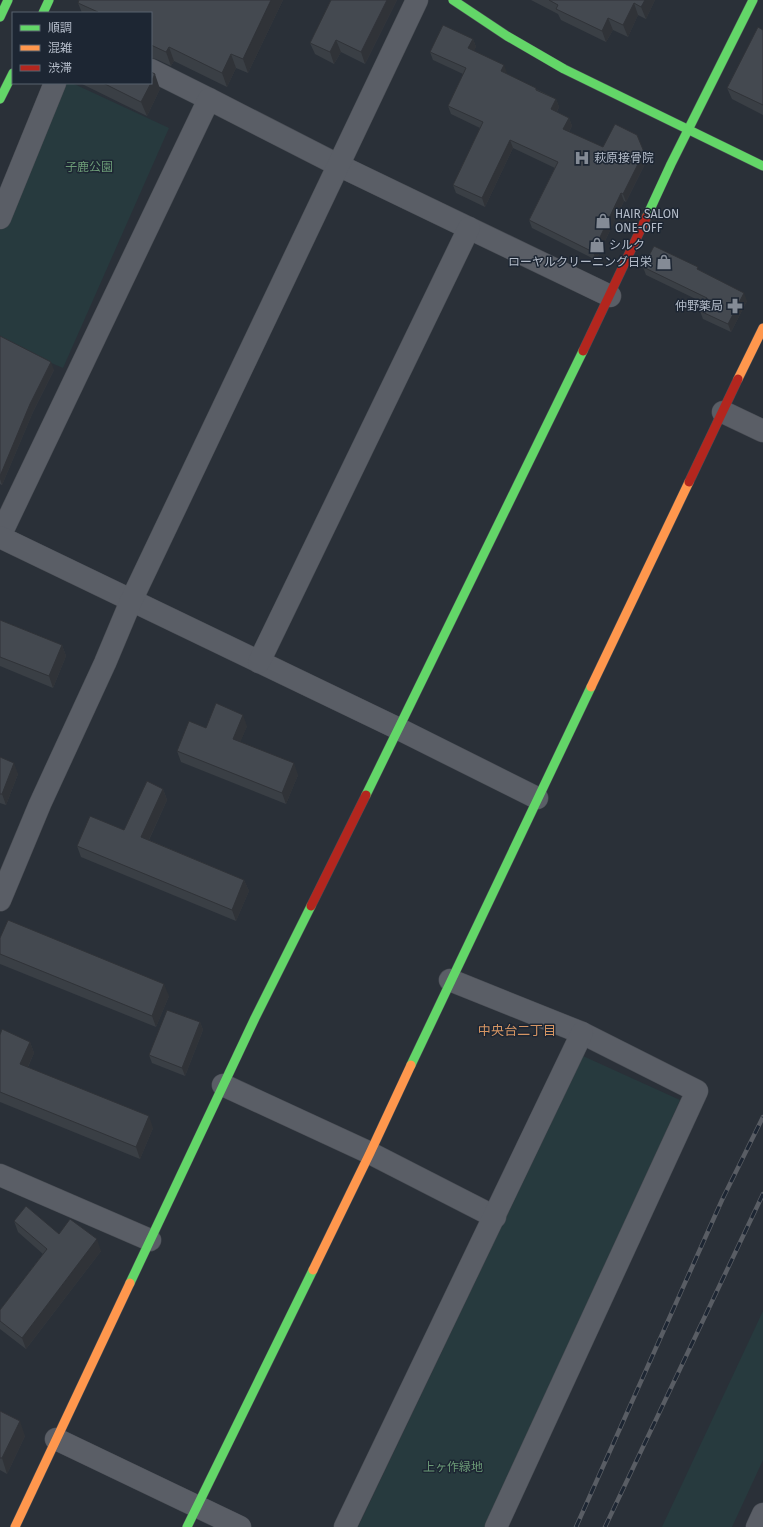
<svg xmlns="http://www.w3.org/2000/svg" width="763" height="1527" font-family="'Fira Sans','Noto Sans JP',sans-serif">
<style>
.green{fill:#273a3e}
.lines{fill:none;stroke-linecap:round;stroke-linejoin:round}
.street-casing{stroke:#484c53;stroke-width:23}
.fast-casing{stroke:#484c53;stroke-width:10}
.slow-casing{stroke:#484c53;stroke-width:10}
.jam-casing{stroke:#484c53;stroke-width:10}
.street{stroke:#5a5e66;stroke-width:22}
.fast{stroke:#63d668;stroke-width:9}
.slow{stroke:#ff974d;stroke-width:9}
.jam{stroke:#b3261e;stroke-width:9}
.rail-casing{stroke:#595d64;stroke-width:4.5}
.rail{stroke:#1d2633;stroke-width:3;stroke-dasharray:9;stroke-linecap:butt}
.wall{fill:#3a3f45}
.shaded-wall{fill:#303338}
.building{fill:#444950;stroke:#303338}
.labels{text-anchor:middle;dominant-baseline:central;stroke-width:3;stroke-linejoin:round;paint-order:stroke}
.poi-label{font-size:12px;fill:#b4bcc9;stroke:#1d2633;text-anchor:start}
.park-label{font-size:12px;fill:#6b9a76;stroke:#1d2633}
.neighbourhood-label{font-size:13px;fill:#d59563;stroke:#1d2633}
</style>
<rect width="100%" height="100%" fill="#2a3038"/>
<g class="green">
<polygon points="64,83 72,83 169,128 63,368 0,341 0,230"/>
<polygon points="583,1056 680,1100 491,1527 358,1527"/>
<polygon points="763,1311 763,1460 732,1527 662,1527"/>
</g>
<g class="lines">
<defs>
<g id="street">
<polyline points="151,70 209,99"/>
<polyline points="0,218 55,83"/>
<polyline points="723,412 763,431"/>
<polyline points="0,536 209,99 338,165 610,296"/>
<polyline points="0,537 399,729 537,798"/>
<polyline points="259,662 469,228"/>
<polyline points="0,900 40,804 105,663 131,601 417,0"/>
<polyline points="450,980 582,1033 697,1091 496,1527"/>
<polyline points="223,1085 370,1153 495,1217"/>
<polyline points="0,1175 150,1240"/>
<polyline points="56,1439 240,1527"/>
<polyline points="345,1527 582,1033"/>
<polyline points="757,1527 763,1514"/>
</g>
<g id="fast">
<polyline points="453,0 507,36 564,69 763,166"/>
<polyline points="43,13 49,0"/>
<polyline points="0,17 8,0"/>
<polyline points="0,99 13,73"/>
<polyline points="647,216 671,164 753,0"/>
<polyline points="366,795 583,351"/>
<polyline points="411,1065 591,687"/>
<polyline points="130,1283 255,1018 311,906"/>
<polyline points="187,1527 313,1270"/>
</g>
<g id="slow">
<polyline points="738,379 763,328"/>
<polyline points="591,687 689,482"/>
<polyline points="313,1270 370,1153 411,1065"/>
<polyline points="15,1527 130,1283"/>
</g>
<g id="jam">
<polyline points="583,351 647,216"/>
<polyline points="689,482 738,379"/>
<polyline points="311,906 366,795"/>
</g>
</defs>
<use href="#street" class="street-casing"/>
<use href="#fast" class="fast-casing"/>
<use href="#slow" class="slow-casing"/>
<use href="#jam" class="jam-casing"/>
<use href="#street" class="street"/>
<use href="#fast" class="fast"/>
<use href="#slow" class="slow"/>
<use href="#jam" class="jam"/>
<defs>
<g id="rail">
<polyline points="576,1527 722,1200 763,1117"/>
<polyline points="605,1527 763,1194"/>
</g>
</defs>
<use href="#rail" class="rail-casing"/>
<use href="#rail" class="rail"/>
</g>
<g class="wall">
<polygon points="283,0 248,73 236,68 227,87 174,61 171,66 156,59 151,58 151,13 82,13 78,3"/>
<polygon points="331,0 397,0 365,64 341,52 334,64 315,54 310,43"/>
<polygon points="531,0 655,0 646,19 638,15 628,37 613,30 606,42 561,20 558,14"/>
<polygon points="763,30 763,115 732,99 727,88"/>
<polygon points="473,39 476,47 473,51 506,73 538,90 556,99 559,107 557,112 569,118 572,126 569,132 603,147 647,160 626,202 624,201 596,260 532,228 529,220 555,168 513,148 485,207 456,193 453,185 480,128 451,114 448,106 463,74 433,60 430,52"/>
<polygon points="80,83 151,83 160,89 147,116"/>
<polygon points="643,267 699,270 747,301 731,332 703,319 700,311 704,303 646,275"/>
<polygon points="0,336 54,370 33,412 2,485 0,484"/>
<polygon points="0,620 62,645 66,656 53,688 0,666"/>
<polygon points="247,726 240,742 298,775 286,804 181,762 177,751 206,728"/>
<polygon points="0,757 18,774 6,805 0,803"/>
<polygon points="163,789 167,800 149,840 244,880 249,891 236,921 81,857 77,846 124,830"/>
<polygon points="0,938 169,996 156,1027 0,964"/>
<polygon points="200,1022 203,1030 185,1076 152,1063 149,1055"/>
<polygon points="0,1035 30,1042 34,1053 28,1067 153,1128 140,1159 0,1102"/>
<polygon points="14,1221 59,1234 101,1251 26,1349 0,1329 0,1310 43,1254 18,1232"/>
<polygon points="0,1411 25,1436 7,1474 0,1470"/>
</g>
<g class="shaded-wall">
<polygon points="271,0 283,0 248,73 243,59"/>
<polygon points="387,0 397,0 365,64 361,52"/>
<polygon points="645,0 655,0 646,19 641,7"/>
<polygon points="634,3 638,15 628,37 623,25"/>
<polygon points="608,18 613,30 606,42 602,31"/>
<polygon points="473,39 476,47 471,57 468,48"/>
<polygon points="336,40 341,52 334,64 330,52"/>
<polygon points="169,47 174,61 171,66 166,52"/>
<polygon points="231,54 236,68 227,87 222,73"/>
<polygon points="504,65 507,73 501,71"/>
<polygon points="155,74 160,89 147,116 141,102"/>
<polygon points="556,99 559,107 554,117 551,109"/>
<polygon points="569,118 572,126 566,137 563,129"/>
<polygon points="510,140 513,148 485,207 482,198"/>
<polygon points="644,152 647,160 626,202 623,194"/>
<polygon points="621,193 624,201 596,260 593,252"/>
<polygon points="744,293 747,301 731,332 728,324"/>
<polygon points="51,362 54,370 33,412 2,485 0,479 0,476 30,404"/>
<polygon points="62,645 66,656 53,688 49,676"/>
<polygon points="243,715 247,726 237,750 233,739"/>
<polygon points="14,763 18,774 6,805 2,794"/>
<polygon points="294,763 298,775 286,804 282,793"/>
<polygon points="163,789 167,800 145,848 141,837"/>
<polygon points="244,880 249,891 236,921 232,910"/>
<polygon points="164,984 169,996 156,1027 152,1016"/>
<polygon points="200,1022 203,1030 185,1076 182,1068"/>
<polygon points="30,1042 34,1053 24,1075 20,1064"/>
<polygon points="149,1116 153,1128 140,1159 136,1147"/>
<polygon points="97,1239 101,1251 26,1349 22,1338"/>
<polygon points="20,1421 25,1436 7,1474 2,1458"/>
</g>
<g class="building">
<polygon points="79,0 271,0 243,59 231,54 222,73 169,47 166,52 151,45 151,13 97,13 98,12 78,3"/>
<polygon points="331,0 387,0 361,52 336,40 330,52 310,43"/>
<polygon points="549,0 645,0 641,7 634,3 623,25 608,18 602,31 556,9 558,5"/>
<polygon points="443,25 473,39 468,48 504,65 501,71 536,88 536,90 556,99 551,109 569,118 563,129 603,147 615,124 637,135 644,152 623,194 621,193 593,252 529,220 558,162 510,140 482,198 453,185 483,122 448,106 466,68 430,52"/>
<polygon points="758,27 763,30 763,105 727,88"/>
<polygon points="151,72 155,74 151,82"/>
<polygon points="103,83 151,83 141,102"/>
<polygon points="654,246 698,267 697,269 744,293 728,324 700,311 707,298 643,267"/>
<polygon points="0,336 51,362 30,404 0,476"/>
<polygon points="0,620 62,645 49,676 0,657"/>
<polygon points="216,703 243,715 233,739 294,763 282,793 177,751 189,721 206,728"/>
<polygon points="0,757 14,763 2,794 0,794"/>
<polygon points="147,781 163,789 141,837 244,880 232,910 77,846 90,816 124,830"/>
<polygon points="8,920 164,984 152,1016 0,954 0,938"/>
<polygon points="167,1010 200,1022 182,1068 149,1055"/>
<polygon points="2,1029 30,1042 20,1064 149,1116 136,1147 0,1092 0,1035"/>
<polygon points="26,1206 59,1234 70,1219 97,1239 22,1338 0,1321 0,1310 47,1249 14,1221"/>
<polygon points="0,1411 20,1421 2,1458 0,1458"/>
</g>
<defs>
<symbol id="hospital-bare" viewBox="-9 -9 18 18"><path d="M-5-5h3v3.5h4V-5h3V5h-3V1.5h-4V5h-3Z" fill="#848b96" stroke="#1d2633" stroke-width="2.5" paint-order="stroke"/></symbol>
<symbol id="shop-bare" viewBox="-9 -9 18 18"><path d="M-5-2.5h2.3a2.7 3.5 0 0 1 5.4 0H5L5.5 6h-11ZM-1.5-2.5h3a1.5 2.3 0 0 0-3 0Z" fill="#848b96" stroke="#1d2633" stroke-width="2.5" paint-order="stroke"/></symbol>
<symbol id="pharmacy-bare" viewBox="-9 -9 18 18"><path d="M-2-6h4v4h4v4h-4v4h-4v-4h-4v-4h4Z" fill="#848b96" stroke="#1d2633" stroke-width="2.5" paint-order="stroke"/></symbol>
</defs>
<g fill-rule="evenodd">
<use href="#hospital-bare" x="571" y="147" width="22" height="22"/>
<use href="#shop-bare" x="592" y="210" width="22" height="22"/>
<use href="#shop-bare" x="586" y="234" width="22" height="22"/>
<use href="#shop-bare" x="653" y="251" width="22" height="22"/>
<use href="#pharmacy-bare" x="724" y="295" width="22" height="22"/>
</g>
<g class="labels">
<g class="poi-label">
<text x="594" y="158">萩原接骨院</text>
<text x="615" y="214">HAIR SALON<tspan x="615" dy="14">ONE-OFF</tspan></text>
<text x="609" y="245">シルク</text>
<text x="652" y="262" text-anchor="end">ローヤルクリーニング日栄</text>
<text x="723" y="306" text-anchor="end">仲野薬局</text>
</g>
<g class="park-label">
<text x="89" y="167">子鹿公園</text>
<text x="453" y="1467">上ヶ作緑地</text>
</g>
<g class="neighbourhood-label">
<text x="517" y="1030">中央台二丁目</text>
</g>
</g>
<rect x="12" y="12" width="140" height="72" fill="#1d2633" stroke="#59626f"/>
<rect x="20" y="25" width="20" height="6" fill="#63d668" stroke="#59626f"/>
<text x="48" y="32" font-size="12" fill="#b4bcc9">順調</text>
<rect x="20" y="45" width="20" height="6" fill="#ff974d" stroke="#59626f"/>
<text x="48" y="52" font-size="12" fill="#b4bcc9">混雑</text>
<rect x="20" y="65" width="20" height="6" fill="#b3261e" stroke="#59626f"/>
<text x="48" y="72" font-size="12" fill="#b4bcc9">渋滞</text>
</svg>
------------------------
WHAT IS BEING ASKED> From the data above, show each line that contains "linecap".

ANSWER FOR THE TASK>
.lines{fill:none;stroke-linecap:round;stroke-linejoin:round}
.rail{stroke:#1d2633;stroke-width:3;stroke-dasharray:9;stroke-linecap:butt}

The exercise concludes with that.